According to statements from Pakistan’s top leadership, the country remains fully intent on proceeding with the IP gas pipeline project despite US apprehensions. On the other hand, President Ahmadinejad presented his commitment towards the project when he visited Pakistan to attend the D8 Summit in November 2012. Meanwhile, President Zardari’s trip to Iran scheduled for December 7th got postponed at the last minute. The purpose of his tour was to finalize the details and financing of the Iran-Pakistan (IP) gas pipeline project and to discuss the Afghan reconciliation.
Immediately following Ahmadinejad’s visit, a delegation of Iran’s parliamentary committee on national security and foreign policy, headed by Alaeddin Borojourdi, visited Pakistan on December 3rd. He held talks with the Chairman of Pakistan’s Senate Committee on Defense and Defense Production, Mushahid Hussain Syed. Mushahid had stated at the time that Iran and Pakistan have common views and concerns on the Afghan reconciliation,
“It is imperative that Pakistan and Iran work closely in the wake of the US pullout from Afghanistan by 2014”. According to media reports, during the meeting decision was made to increase cooperation and coordination between the defense ministries of the two countries.

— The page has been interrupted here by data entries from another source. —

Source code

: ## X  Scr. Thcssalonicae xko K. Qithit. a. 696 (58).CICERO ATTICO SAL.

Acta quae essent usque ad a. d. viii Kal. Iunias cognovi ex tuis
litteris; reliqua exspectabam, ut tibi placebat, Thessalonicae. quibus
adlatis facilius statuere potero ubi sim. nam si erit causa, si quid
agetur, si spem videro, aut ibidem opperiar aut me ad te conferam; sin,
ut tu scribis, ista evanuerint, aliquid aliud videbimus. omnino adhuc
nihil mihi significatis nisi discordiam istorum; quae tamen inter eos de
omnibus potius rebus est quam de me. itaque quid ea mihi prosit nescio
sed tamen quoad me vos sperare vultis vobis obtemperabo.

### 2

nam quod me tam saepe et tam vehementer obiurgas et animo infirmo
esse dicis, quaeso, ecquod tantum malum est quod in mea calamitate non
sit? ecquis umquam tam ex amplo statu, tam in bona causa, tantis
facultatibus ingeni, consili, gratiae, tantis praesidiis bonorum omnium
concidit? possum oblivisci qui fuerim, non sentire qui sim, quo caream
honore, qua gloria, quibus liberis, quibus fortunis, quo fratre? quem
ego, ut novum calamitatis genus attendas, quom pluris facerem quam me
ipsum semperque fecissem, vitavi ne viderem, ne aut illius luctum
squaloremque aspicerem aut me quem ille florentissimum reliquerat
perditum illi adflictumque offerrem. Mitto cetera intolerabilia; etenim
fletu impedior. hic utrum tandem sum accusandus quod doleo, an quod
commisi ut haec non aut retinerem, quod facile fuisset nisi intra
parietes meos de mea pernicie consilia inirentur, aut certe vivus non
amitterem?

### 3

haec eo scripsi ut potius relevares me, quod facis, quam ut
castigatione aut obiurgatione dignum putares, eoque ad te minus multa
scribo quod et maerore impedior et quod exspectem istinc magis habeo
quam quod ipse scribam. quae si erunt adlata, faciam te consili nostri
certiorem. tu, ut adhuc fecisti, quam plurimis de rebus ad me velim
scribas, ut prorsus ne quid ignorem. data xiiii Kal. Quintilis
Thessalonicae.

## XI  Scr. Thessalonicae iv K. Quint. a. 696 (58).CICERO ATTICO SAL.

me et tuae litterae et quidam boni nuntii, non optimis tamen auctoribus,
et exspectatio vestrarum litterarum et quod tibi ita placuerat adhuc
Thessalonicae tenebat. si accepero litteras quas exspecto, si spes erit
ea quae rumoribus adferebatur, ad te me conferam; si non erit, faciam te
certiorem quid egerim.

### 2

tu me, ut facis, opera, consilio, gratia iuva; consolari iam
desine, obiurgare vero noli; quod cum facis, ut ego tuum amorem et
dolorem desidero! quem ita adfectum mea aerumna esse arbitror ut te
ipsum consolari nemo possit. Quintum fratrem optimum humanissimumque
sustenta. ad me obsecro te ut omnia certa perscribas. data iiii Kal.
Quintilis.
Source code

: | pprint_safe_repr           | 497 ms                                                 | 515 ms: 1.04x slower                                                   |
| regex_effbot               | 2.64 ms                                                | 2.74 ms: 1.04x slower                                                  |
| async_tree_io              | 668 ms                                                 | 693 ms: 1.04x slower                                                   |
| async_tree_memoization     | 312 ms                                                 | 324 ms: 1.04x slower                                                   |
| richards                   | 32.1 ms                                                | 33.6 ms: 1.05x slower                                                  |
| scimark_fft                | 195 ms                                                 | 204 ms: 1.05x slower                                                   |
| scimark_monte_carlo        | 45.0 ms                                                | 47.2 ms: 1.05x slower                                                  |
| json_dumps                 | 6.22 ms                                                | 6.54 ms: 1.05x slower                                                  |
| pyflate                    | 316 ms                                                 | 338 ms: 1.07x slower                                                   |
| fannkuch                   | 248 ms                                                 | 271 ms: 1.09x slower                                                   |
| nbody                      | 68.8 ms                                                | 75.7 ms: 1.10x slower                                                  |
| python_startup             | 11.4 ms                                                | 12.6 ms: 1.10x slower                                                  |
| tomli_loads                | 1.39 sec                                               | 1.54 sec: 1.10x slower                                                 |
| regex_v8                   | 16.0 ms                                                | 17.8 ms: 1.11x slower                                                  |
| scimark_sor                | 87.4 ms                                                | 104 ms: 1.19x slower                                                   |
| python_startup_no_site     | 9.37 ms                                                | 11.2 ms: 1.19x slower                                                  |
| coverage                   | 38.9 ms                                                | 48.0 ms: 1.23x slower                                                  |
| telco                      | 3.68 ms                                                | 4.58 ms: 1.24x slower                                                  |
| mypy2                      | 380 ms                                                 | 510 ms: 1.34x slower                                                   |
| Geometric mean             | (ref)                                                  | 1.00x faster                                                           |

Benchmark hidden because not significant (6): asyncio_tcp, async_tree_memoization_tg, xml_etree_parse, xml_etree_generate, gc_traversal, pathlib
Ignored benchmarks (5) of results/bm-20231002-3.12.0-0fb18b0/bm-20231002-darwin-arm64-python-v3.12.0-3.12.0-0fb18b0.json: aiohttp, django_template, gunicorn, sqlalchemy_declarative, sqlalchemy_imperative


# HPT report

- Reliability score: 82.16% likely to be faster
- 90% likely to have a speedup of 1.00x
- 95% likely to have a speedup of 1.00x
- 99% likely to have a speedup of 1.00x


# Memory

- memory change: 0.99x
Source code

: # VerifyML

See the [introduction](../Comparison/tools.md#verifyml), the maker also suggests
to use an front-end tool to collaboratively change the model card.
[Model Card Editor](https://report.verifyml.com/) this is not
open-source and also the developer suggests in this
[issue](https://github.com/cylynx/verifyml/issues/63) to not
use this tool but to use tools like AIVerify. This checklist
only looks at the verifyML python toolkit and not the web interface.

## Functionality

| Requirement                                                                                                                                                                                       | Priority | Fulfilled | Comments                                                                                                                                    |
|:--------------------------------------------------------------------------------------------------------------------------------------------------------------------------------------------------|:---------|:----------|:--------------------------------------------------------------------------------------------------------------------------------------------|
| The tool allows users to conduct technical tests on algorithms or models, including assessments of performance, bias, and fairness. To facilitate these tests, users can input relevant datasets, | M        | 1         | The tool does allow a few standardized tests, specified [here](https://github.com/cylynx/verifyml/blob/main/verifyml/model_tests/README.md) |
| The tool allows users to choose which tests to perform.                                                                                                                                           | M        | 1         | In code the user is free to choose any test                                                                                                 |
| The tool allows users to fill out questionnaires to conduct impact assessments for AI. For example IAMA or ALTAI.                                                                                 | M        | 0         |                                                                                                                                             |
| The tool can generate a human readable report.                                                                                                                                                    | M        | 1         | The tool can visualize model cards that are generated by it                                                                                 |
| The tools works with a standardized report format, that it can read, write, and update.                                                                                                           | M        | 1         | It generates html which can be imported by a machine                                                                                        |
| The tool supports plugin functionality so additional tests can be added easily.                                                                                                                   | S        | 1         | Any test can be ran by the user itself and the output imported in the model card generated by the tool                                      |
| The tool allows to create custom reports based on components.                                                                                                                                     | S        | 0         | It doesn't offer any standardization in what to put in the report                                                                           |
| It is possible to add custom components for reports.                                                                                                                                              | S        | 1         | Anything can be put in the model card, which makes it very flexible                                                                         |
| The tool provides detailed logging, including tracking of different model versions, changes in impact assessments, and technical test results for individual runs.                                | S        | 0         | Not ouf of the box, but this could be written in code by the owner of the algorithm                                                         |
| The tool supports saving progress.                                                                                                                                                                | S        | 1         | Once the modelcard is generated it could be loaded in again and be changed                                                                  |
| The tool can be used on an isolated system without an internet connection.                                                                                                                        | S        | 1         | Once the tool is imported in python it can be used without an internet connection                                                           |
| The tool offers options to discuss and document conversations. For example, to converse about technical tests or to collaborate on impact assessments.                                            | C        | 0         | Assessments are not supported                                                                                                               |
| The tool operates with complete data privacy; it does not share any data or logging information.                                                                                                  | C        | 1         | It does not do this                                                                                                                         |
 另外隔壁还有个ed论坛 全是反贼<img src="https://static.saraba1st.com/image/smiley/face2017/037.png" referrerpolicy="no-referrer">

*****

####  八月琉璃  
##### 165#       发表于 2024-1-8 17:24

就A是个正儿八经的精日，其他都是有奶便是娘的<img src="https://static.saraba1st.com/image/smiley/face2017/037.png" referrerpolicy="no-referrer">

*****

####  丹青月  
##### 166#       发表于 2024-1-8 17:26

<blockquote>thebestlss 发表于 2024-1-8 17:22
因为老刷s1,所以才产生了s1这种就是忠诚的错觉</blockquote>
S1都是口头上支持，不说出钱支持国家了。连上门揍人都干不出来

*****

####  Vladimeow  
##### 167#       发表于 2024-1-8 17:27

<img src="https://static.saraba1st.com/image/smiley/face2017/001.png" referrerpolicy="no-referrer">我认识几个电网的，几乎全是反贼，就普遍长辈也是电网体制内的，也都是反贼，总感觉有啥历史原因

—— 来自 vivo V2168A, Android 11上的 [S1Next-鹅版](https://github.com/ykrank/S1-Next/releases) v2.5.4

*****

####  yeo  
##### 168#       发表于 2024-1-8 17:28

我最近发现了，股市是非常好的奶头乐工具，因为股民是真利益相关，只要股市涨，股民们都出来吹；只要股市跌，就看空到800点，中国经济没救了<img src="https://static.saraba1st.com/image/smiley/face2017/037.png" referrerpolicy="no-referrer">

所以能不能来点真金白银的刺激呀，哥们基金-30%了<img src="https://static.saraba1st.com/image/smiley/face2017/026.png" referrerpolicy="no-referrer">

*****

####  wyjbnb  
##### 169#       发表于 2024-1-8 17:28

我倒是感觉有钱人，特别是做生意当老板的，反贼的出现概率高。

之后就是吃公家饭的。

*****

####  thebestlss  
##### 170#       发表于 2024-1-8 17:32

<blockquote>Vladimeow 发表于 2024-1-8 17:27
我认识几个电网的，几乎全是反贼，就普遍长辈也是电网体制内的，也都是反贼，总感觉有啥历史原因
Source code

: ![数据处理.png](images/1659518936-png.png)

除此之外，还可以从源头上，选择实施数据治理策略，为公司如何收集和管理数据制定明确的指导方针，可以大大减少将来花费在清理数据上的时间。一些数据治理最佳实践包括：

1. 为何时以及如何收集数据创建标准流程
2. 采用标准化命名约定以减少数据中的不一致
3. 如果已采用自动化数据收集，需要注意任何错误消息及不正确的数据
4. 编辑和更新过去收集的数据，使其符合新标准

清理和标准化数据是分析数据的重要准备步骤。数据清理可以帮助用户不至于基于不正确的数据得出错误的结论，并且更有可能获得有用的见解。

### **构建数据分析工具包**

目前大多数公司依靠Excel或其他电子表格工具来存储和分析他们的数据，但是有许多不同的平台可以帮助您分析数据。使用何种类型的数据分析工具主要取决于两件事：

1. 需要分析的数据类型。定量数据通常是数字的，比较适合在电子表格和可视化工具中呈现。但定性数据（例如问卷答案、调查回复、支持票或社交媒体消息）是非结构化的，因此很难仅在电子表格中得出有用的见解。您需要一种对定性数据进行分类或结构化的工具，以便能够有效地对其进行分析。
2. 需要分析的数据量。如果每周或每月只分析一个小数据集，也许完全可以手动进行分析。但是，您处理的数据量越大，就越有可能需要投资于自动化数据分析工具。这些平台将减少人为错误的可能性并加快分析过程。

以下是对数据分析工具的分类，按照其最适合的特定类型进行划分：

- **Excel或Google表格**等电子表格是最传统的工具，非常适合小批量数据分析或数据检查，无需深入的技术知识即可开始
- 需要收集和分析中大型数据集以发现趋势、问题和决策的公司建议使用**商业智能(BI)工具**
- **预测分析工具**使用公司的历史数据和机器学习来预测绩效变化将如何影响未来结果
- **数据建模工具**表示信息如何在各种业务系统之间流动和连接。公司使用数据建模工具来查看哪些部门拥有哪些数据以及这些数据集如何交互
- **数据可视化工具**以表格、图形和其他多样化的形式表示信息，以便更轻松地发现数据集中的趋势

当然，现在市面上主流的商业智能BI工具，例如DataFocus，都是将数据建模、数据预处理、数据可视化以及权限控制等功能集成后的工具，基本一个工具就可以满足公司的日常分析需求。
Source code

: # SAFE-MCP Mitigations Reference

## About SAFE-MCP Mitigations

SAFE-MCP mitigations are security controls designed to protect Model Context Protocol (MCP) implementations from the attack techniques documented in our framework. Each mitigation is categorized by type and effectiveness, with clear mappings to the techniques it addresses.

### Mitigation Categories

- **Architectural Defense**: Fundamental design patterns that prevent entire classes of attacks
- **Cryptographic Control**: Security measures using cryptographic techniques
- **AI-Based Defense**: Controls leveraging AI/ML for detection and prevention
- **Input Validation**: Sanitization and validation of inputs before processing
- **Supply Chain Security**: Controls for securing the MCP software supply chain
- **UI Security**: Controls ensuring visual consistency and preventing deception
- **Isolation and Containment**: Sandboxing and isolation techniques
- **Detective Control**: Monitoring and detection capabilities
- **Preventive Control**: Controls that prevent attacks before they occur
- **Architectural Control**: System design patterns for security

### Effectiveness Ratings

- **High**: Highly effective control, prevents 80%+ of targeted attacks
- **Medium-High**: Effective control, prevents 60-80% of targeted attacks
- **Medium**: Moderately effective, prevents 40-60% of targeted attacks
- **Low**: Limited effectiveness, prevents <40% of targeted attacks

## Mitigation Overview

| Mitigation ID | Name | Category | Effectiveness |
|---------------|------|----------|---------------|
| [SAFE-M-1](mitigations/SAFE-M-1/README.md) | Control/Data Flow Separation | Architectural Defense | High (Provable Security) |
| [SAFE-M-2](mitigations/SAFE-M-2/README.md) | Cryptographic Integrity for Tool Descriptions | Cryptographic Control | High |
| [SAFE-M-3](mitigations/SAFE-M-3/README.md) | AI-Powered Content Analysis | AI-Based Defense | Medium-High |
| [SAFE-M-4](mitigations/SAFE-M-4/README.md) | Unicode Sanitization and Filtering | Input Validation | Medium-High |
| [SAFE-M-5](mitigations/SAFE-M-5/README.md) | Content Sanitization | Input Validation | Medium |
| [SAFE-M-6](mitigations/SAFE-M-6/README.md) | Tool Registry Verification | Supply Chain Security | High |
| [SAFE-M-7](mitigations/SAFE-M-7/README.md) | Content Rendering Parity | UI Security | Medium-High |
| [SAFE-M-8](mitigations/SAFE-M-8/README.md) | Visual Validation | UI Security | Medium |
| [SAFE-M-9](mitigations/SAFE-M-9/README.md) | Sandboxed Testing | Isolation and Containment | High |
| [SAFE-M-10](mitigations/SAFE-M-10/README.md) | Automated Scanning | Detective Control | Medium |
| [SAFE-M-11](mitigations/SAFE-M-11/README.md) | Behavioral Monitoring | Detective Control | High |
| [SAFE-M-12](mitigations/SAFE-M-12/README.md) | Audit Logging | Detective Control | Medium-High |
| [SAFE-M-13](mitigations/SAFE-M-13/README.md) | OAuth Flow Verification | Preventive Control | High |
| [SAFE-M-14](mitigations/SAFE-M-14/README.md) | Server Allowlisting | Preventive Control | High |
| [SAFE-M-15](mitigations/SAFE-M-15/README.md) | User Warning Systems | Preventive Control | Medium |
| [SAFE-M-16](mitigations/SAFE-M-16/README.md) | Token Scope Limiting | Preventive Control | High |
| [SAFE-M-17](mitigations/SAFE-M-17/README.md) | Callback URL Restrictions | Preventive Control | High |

Mushahid also offered support to Iran by stating that Pakistan rejects double standard on Iranian nuclear program, and that the issue should be resolved peacefully and without threats of force or intervention. Soon afterwards, Saudi Foreign Minister Prince Saud-Al Faisal invited Hina Rabbani Khar to visit the Kingdom. The above developments must have raised alarm bells in Riyadh especially now that Pakistan takes on the rotating presidency of the UN Security Council.
According to reports, Khar’s two-day visit to the Kingdom that started on January 1st was meant to strengthen the strategic relations between the two countries. During her visit, in addition to the Saudi Foreign Minister, Khar also met Crown Prince and Minister of Defense Salman bin Abdul Aziz.
Talking to Arab News after her meetings, Khar commented the talks “focused mainly on the roadmap and on a range of bilateral and regional issues including Syria and Afghanistan.” She went on to add, “I have intensive discussions on the roadmap that will set out a new vision of relationship between the two (Pakistan and Saudi Arabia) countries.”
Clearly, Khar’s visit was meant to smoothen Saudi anxieties towards improving Pakistan-Iran relations and bringing the Kingdom on board on the evolving Afghan reconciliation. Little was said about the substance of the new road map inferred to by Foreign Minister Khar. However, so far as Middle East remains in flux, managing Iranian, Turkish and Saudi anxieties regarding Pakistan’s new regional vision, will be an on-going and a delicate process.